[Body or hand keypoint data]
--

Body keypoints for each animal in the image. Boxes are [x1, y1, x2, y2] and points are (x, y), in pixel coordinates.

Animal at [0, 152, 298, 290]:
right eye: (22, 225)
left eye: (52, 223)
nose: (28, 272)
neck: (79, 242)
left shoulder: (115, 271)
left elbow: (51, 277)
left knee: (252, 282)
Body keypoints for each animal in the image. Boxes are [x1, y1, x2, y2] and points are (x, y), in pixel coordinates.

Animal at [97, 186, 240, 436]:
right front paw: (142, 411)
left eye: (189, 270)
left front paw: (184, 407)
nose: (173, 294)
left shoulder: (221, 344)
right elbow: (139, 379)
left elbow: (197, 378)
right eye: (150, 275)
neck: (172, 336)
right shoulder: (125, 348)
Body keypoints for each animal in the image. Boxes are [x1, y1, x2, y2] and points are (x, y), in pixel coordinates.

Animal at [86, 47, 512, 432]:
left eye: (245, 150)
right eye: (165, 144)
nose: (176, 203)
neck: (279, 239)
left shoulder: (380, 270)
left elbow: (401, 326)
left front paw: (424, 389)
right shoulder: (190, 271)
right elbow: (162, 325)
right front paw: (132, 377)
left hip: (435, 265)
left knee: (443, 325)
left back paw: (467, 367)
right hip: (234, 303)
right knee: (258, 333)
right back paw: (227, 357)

--

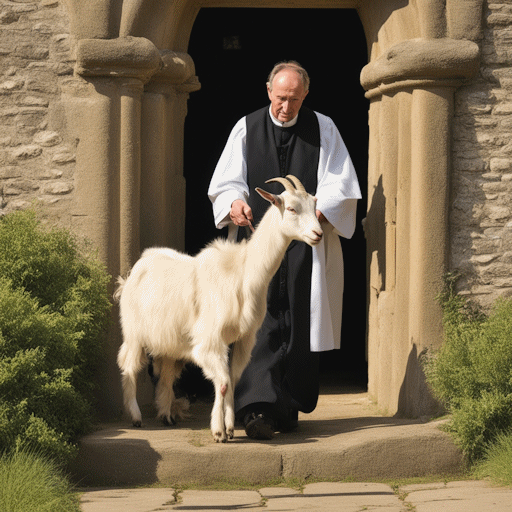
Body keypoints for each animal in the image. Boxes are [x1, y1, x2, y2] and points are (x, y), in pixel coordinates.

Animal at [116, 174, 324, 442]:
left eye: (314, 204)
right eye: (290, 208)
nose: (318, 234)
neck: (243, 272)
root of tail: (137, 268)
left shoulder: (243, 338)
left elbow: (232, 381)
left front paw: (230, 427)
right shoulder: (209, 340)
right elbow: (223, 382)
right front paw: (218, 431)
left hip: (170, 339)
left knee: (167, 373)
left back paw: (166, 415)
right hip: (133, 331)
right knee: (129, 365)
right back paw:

--

About this task
What lines in the records above include the string "back"? Copy each one.

Your solution
left back paw: (467, 367)
right back paw: (227, 357)
left back paw: (166, 415)
right back paw:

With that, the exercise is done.